A Wholesome Salad
I love aubergine; it’s so versatile which is why I pretty much always buy a couple each week. With this salad, it provides a wholesome element turning this into a really satisfying meal. I’m always putting together salads with fresh veggies and roasted aubergine with a variety of whatever else happens to be in my fridge. It’s so easy as you can just pile things on a plate while the aubergine cooks in the oven for 15-20 minutes and that’s practically all the preparation. This combo is so flavourful and it satisfies my love for plates full of contrasting textures. It’s is so nourishing while being warming and comforting with the smooth, warm aubergine and the rich nutty flavours from the toasted pine nuts (always a treat!). One more exciting element about this salad is the addition of sweetness.

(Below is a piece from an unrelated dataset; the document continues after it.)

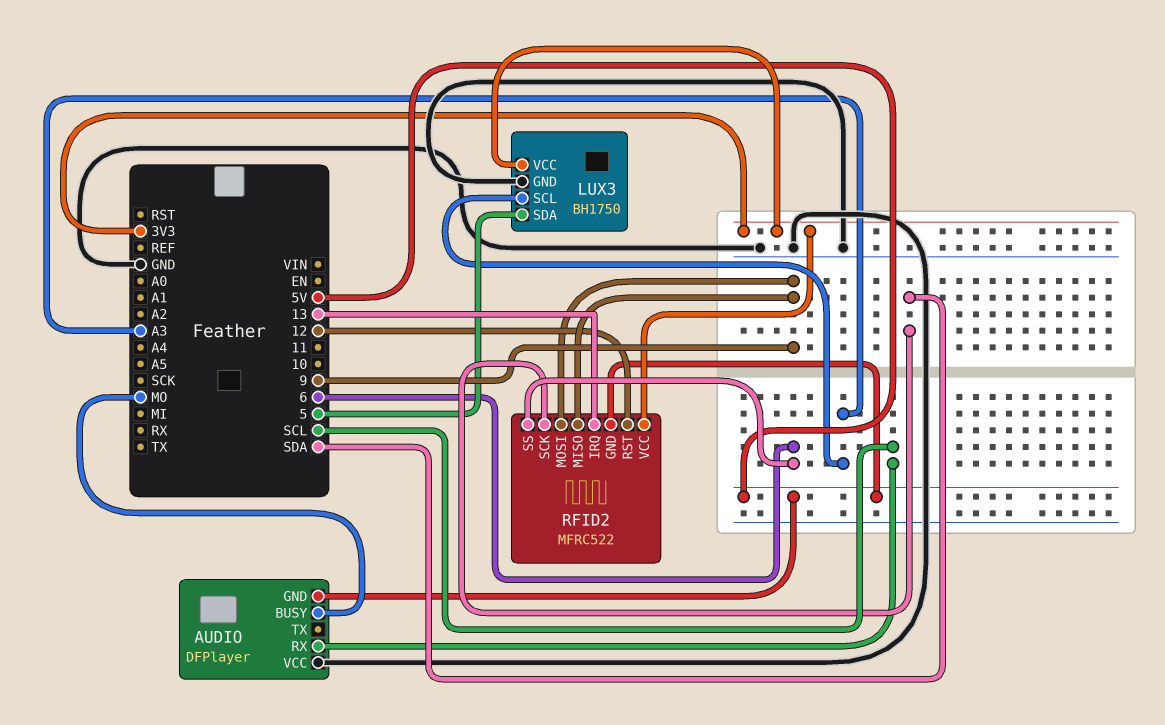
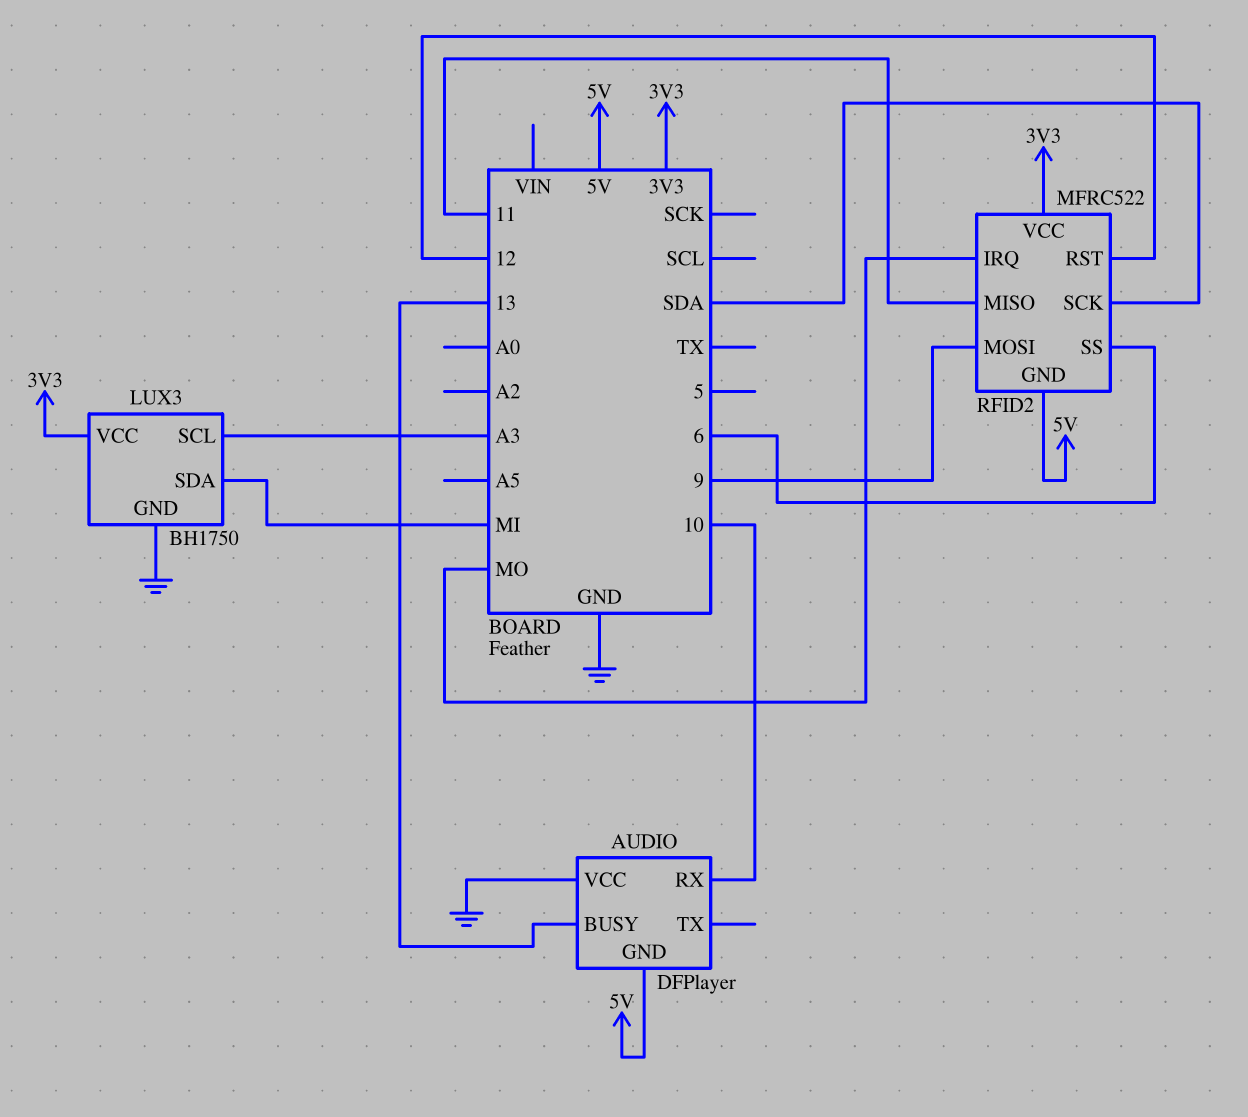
AUDIO pin BUSY: MO -> 13
AUDIO pin RX: SCL -> 10
LUX3 pin SDA: 5 -> MI
RFID2 pin IRQ: 13 -> MO
RFID2 pin MISO: 9 -> 11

By toasting nuts in a drizzle of pure maple syrup, you can achieve another wonderful, yet perhaps unexpected element.
1 large handful of Rocket
1 handful of Cherry Tomatoes
5 sliced Sun-dried Tomatoes
A small handful of Pine Nuts
Cut the aubergine into cubes and put on a baking tray with olive oil, salt and pepper. Ensure they are all covered then put into the oven at 180 degrees for about 15/20 minutes. Move them around once or twice while they cook. Meanwhile, slice your courgette, tomatoes, sun-dried tomatoes (if bought in a jar rinse them well and press them in kitchen roll) and put these, along with the rocket into your salad bowl. When your aubergine is nearly ready, put your pine nuts into a pan and let them toast for a minute before adding about a teaspoon of pure maple syrup to let them caramelise. Add the aubergine to the salad then top with the pine nuts when they are starting to turn slightly brown and give off their lovely nutty aroma. Drizzle with olive oil, salt and black pepper.
This is a base idea of a wholesome salad, one which I really enjoy, but if you happen to have some broccoli, steam this; if you have mushrooms, sauté these; if you would prefer a warmer salad, substitute the rocket for spinach and wilt it in a pan first. The options are endless!